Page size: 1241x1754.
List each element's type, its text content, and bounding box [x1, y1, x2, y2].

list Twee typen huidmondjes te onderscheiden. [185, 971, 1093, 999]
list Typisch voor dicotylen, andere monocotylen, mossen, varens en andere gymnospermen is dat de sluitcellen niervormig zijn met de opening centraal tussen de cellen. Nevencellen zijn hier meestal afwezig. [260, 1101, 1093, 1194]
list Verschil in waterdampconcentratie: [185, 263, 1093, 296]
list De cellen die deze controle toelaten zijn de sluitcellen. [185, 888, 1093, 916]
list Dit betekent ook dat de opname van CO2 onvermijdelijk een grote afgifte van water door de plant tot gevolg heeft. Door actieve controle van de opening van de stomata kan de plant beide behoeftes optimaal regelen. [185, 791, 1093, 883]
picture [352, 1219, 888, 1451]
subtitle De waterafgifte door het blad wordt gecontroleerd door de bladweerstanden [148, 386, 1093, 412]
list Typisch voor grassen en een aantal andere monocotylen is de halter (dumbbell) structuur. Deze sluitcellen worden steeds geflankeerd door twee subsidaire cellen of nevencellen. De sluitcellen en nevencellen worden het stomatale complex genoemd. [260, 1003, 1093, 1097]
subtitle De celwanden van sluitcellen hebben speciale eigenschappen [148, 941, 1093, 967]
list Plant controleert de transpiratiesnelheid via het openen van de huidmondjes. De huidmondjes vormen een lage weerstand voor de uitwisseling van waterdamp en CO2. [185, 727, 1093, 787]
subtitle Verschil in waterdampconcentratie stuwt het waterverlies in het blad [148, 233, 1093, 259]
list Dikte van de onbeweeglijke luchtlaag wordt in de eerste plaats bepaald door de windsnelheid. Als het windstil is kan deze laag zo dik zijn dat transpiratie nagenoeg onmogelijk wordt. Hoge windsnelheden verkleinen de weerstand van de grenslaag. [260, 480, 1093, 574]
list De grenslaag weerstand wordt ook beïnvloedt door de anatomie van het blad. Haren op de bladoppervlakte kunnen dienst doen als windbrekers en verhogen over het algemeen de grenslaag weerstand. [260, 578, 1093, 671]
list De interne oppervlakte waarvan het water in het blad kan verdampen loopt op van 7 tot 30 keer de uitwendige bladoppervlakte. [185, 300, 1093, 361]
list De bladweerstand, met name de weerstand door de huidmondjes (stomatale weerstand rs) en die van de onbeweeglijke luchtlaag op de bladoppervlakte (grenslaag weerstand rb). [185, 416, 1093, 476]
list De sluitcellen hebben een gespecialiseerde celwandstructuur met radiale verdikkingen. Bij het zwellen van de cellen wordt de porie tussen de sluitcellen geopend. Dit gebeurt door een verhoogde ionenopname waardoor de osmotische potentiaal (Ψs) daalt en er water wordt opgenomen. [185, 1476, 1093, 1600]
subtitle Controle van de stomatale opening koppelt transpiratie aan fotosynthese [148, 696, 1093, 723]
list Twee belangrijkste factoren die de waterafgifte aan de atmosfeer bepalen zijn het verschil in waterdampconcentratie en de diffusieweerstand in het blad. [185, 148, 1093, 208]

________

• ABOUT THIS TASK:
Find each line in the records above that contains "tussen", and copy it.

• EXPECTED ANSWER:
list Typisch voor dicotylen, andere monocotylen, mossen, varens en andere gymnospermen is dat de sluitcellen niervormig zijn met de opening centraal tussen de cellen. Nevencellen zijn hier meestal afwezig. [260, 1101, 1093, 1194]
list De sluitcellen hebben een gespecialiseerde celwandstructuur met radiale verdikkingen. Bij het zwellen van de cellen wordt de porie tussen de sluitcellen geopend. Dit gebeurt door een verhoogde ionenopname waardoor de osmotische potentiaal (Ψs) daalt en er water wordt opgenomen. [185, 1476, 1093, 1600]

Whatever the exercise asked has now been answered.